"No part of said premises shall in any manner be used or occupied directly by a negro or negroes."— Clause of the Woodland Neighborhood Restrictive Challenged By Carl Hansberry in 1938
The Hansberry's house in Washington Park still stands today.
When real estate developer Carl Augustus Hansberry sought to buy a better home for his family in 1938, he settled on a turreted brick structure at 6140 South Rhodes Avenue in the Washington Park area of Chicago. In doing so, he directly confronted one of the most entrenched realities of urban segregation: restrictive covenants. These agreements, signed by the property holders of Chicago’s white neighborhoods, stipulated the exclusion of all black residents with the insulting exception of “janitors, chauffeurs, or house servants.”
By 1938, restrictive covenants covered over 85% of the city, crowding its African-American population into dismal, overpriced housing. City leaders at many levels framed such restrictions as a necessary bulwark against racial disharmony. “However unsatisfactory [the covenants] may be,” declared Robert Hutchins, president of the University of Chicago, “they are the
only means at present available by which the members of the associations can stabilize the conditions under which they desire to live.” Those who defied the covenants, writes Chicago historian Arnold Hirsch, faced not only “mere examples of anti-Black animus,” but an entire system of “sophisticated psychological warfare” intended to keep them caged in the ghettoes.
Ironically, even as the covenants grew stricter, the economic situation worked against them. By 1937, Chicago had 50,000 more African-American residents than apartments where their occupancy was permitted. White property owners capitalized on the great demand, at times extracting exorbitantly high rent from black tenants in violation of the covenants.
James T. Burke, the prior owner of the house that Hansberry purchased, was one such landlord. He asserted that he would “put negroes in every block of that property.” In the end, it took only Carl Hansberry’s occupancy to set off an uproar.
Predictably, the local property owners association challenged Hansberry’s residency, claiming that “unless an injunction is granted, said neighborhood [would] become mixed, both white and colored with its attendant evils.” But Hansberry fought back, using his own real estate expertise and enlisting the aid of experienced NAACP lawyers. The Illinois Supreme Court ruled that since an earlier case had upheld the legality of the covenant, the issue was res judicata — already adjudicated and not subject to further decisions. On these grounds, it ordered the family to “remove from the premises.” Undaunted, Hansberry appealed, and the case ultimately landed before the United States Supreme Court in October 1940.
While the legal battle raged in Washington, Hansberry’s family was fighting a far more brutal war from their new home. His daughter Lorraine, ten years old at the time, would later describe how her mother, Nannie Louise Hansberry, stayed up nights clutching a pistol to defend her children from the “hellishly hostile” mobs, thrown bricks, and threats of arson that besieged them.

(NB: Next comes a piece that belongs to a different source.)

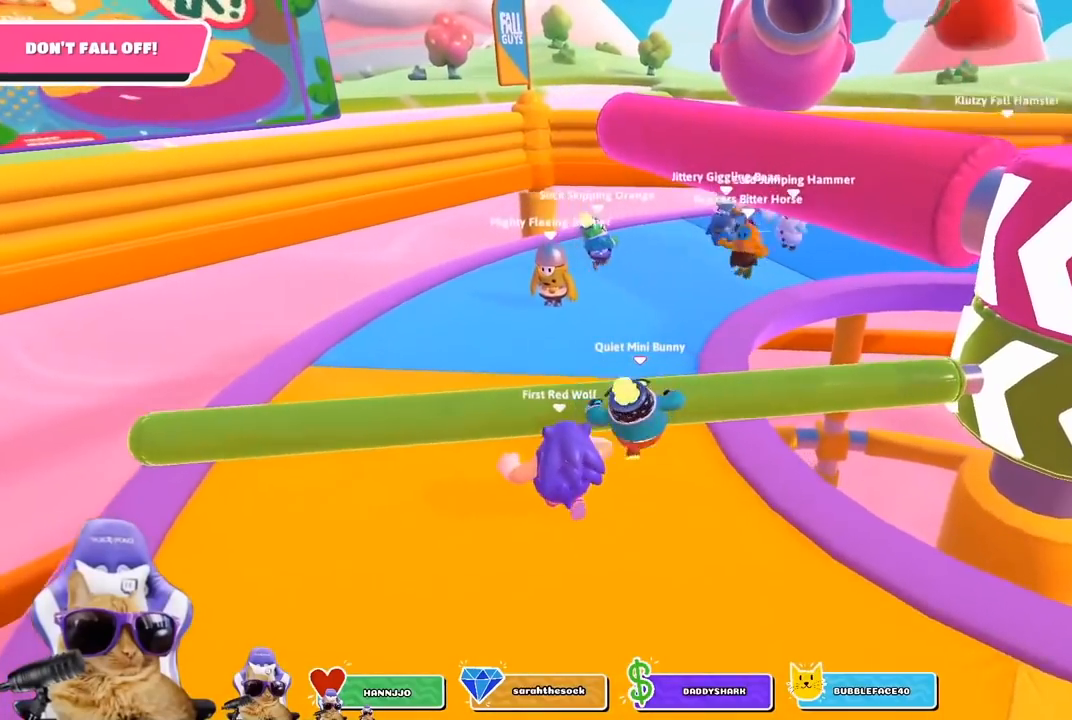
{"buttons": [], "left_stick": "up", "right_stick": "center", "events": []}
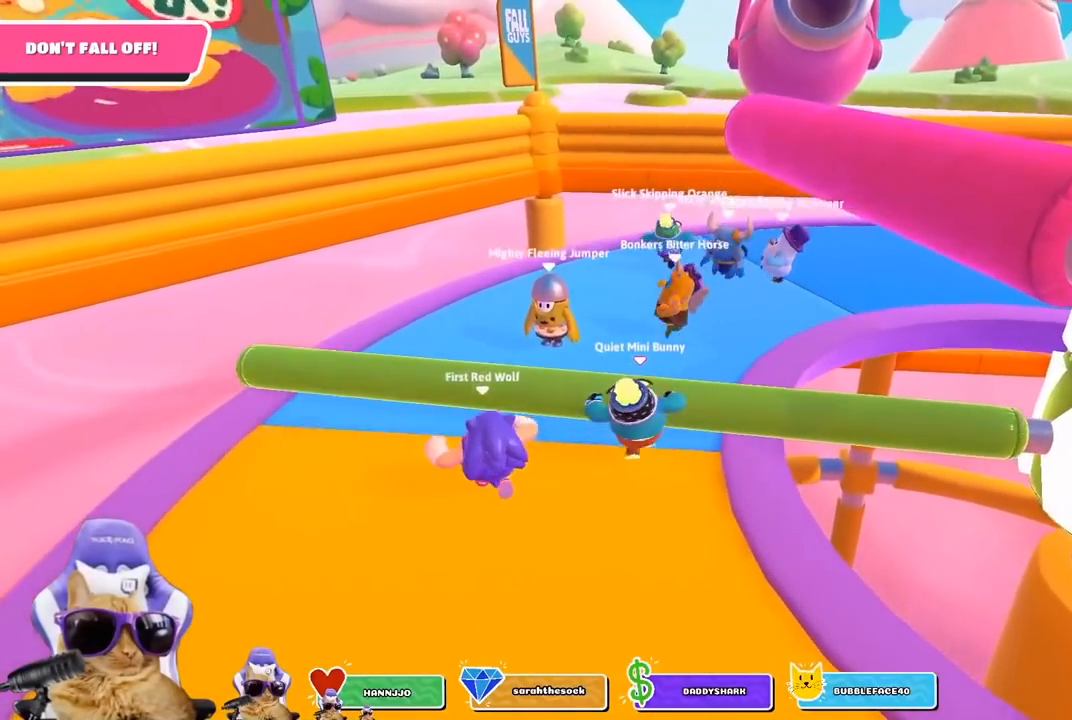
{"buttons": [], "left_stick": "up", "right_stick": "up-right", "events": [[383, "right_stick", "up-right"]]}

After two weeks, the Supreme Court finally reached a verdict, reversing the Illinois decision and securing the Hansberrys’ residency. However, wary of openly addressing the racial roots of the case, the Court abstained from ruling against restrictive covenants in general. Instead,
Hansberry v. Lee only held that res judicata did not apply in cases where the plaintiff had not been included in a previous class action. The covenant, they claimed, had fewer signatures than required to guarantee that the class in question included Lee. Civil rights legislation was on the move, but the Supreme Court balked at taking the first step. Restrictive covenants remained fully legal for another eight years.
Thus, the realities of her family’s struggle tempered Lorraine Hansberry’s optimism. Her father had gained a legal victory, but only by a technicality. It had cost him, she wrote, “a small personal fortune, his considerable talents, and many years of his life.” Six years later he died in Mexico while searching for a place to relocate his family, convinced that US racism was so pervasive it could only be evaded, not defeated.
A Raisin in the Sun takes place over a decade after Hansberry v. Lee, but the Youngers are engaged in a nearly identical struggle for dignity. Hansberry’s play thus questions the nominal legal progress made in that time. The poet Amiri Baraka, who had initially disparaged Raisin, later reflected, “The Younger family is part of the black majority and the concerns I once dismissed as ‘middle class’… are actually reflective of the essence of black people’s striving to defeat segregation, discrimination, and national oppression. There is no such thing as a ‘white folks’ neighborhood’ except to racists and those submitting to racism.”
Although the Washington Park neighborhood where Carl Hansberry defied the restrictive covenant is overwhelmingly African-American today, Chicago remains the most segregated city in America. Yet musing on why the city has produced so many prominent black leaders and artists despite its troubled history, scholar Lerone Bennett, Jr. speculates that, “Despite, or perhaps because of, the raw, brutal oppression of black people in this city, there has been and still is a sort of community here.”